In 2004, Bradley was plucked from the neighborhood bar circuit in Brooklyn by Thomas Brenneck, founding member of Daptone's corral of musicians and Menahan Street Band's leader, and they collaborated on a small number of 7" singles. Bradley's raw, straight-ahead R&B approach lies in the tradition of James Brown, Syl Johnson (whose retrospective box set was recently released by The Numero Group) and Wilson Pickett, whose presence looms most heavily. Menahan Street Band, comprised of members of Budos Band, El Michels Affair, Antibalas and Sharon Jones' Dap-Kings, drew on early '70s West Coast Soul on their 2008 debut full-length, Make the Road by Walking, especially Tower of Power, War and El Chicano. On No Time For Dreaming all of those disparate influences come together with near-perfect accompaniment depending on what each song calls for. The combination is powerful.
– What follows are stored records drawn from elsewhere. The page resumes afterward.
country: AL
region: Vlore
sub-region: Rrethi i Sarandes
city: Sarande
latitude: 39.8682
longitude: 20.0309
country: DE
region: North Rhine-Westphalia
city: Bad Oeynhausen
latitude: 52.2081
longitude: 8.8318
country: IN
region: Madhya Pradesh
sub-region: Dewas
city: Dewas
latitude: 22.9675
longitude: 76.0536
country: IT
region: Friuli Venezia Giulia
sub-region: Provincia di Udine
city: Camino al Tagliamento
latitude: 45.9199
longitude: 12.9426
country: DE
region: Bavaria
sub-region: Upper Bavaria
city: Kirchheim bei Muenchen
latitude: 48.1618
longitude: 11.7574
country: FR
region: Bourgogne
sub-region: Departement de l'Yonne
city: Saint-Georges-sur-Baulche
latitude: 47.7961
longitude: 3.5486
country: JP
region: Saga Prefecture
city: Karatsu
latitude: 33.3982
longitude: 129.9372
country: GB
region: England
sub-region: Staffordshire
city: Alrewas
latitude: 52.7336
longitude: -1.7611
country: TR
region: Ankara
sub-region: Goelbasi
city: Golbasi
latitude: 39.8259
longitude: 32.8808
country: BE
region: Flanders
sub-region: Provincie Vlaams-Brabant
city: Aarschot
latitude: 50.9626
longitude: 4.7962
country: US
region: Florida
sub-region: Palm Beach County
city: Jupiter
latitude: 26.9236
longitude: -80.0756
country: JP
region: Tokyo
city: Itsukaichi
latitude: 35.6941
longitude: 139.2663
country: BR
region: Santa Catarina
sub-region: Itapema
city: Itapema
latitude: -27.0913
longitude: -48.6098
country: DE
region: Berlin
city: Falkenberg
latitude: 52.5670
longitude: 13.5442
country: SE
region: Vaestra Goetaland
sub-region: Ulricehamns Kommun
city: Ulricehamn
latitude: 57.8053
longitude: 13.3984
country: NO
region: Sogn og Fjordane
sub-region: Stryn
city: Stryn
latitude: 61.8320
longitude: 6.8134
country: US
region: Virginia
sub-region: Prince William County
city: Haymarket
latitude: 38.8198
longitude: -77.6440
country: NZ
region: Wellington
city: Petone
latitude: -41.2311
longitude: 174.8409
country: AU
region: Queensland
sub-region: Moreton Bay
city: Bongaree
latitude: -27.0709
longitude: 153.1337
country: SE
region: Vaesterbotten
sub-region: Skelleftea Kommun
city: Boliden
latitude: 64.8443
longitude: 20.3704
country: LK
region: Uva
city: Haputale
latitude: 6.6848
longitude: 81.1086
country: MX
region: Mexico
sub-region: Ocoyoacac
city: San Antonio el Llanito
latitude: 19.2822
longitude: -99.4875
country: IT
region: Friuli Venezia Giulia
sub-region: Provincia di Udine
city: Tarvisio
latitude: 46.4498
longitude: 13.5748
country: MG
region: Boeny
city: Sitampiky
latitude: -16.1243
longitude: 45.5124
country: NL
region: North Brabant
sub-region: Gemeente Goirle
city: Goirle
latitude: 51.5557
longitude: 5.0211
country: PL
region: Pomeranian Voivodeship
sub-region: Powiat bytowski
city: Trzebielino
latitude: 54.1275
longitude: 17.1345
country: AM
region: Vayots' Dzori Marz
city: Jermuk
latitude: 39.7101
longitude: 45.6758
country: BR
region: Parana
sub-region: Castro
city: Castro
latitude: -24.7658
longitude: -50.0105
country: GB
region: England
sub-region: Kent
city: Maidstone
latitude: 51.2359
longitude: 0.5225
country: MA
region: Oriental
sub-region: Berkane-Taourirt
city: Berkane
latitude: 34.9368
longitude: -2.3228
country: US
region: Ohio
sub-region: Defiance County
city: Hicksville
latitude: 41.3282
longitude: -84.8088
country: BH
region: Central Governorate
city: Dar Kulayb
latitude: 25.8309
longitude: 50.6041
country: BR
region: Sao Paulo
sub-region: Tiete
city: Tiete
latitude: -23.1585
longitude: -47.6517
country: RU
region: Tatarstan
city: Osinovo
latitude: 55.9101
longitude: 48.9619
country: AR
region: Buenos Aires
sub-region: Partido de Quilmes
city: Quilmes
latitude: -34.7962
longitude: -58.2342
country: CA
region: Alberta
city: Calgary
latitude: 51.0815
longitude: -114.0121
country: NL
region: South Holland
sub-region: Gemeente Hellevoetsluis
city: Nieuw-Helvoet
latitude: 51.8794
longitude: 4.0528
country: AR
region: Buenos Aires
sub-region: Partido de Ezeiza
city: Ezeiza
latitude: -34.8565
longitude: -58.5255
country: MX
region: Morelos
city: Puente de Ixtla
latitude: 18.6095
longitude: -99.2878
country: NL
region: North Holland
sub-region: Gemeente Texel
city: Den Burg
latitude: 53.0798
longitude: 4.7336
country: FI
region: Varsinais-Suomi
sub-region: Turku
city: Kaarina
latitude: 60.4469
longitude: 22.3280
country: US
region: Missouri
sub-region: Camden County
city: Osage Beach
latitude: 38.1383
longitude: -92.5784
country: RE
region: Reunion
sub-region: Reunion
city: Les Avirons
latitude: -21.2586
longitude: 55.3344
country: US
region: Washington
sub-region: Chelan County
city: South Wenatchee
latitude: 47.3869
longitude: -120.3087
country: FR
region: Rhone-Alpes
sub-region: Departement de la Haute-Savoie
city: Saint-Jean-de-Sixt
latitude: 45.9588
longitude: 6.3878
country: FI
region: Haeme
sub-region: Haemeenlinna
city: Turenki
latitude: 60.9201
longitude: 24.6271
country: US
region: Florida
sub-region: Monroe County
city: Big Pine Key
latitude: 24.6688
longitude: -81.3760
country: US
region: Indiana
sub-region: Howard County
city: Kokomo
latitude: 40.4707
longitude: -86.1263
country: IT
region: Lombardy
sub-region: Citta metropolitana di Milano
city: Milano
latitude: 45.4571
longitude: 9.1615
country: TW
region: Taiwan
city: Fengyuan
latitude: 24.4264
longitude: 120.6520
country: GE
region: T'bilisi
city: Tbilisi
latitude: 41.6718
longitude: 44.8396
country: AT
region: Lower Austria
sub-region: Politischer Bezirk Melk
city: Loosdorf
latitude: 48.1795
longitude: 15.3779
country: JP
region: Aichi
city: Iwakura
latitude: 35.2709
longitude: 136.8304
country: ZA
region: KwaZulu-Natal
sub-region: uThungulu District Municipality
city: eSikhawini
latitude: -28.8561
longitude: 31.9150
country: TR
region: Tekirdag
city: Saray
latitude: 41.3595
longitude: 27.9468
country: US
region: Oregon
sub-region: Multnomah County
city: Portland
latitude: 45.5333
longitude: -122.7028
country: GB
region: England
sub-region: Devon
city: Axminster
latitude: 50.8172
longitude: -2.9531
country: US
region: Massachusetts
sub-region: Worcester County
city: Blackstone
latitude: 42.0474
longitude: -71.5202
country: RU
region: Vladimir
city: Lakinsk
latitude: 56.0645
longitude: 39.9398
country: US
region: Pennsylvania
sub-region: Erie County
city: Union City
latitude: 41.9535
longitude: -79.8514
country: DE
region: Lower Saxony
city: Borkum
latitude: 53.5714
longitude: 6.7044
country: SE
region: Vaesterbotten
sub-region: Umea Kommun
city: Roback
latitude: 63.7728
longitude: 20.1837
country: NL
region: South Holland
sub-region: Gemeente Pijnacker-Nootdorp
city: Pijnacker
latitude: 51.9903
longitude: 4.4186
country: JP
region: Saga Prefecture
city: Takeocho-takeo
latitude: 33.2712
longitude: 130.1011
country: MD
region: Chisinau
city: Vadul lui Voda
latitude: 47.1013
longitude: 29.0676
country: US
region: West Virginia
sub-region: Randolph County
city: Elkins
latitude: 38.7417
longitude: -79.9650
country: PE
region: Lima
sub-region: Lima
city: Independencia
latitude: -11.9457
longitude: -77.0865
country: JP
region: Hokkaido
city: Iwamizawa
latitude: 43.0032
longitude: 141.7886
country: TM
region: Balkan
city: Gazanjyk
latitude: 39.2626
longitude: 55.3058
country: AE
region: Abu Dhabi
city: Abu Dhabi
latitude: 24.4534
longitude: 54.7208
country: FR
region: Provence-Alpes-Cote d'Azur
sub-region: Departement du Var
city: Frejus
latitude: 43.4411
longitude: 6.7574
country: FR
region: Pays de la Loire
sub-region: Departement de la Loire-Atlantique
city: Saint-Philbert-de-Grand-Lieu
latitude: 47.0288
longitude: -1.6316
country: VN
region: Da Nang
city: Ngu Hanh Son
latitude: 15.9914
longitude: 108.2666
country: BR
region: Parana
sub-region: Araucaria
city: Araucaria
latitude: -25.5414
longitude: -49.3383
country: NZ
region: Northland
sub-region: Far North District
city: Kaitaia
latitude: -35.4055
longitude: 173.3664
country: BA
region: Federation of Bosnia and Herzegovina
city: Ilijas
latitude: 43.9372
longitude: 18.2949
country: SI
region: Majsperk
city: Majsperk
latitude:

Whether on the Stax-like arrangements for the slow soul-burners such as "Lovin' You Baby" and "Heartaches and Pain" or the Afrobeat groove of "Golden Rule," MSB executes its chops with a confident yet loose ease, giving proper space for Bradley's powerful vocals laden with a heavy life experience carried proudly on his sleeve. This is best reflected in his autobiographical "Why Is It So Hard," where Bradley poignantly belts out, "Why is it so hard to make it in America? I tried so hard to make it in America, a land of milk and honey, a land supposed to be built on love." On "How Long," arguably the record's finest song, the hybrid '60s R&B/soul comes together perfectly, as if updating an early James Brown number. The reverb-ringing of the electric guitar chord, the church organ hip-hop riff, the horn line floating over the top of the song and Bradley's screaming vocals punching through the middle make for a brilliant soul mixture.

Bradley also perfectly fits alongside Sharon Jones and Lee Fields in Daptone's growing stable of not-so-young, hard-edged soul singers. Like Jones and Fields, Bradley is a street survivor who puts his distinctive life experience into his expression and execution; he makes the well-worn style his own, full of immediacy and feeling, sometimes in place of that perfect note. That is perhaps something someone lesser-experienced can't fully emulate or learn. As No Time For Dreaming illustrates, soul comes from somewhere deeper.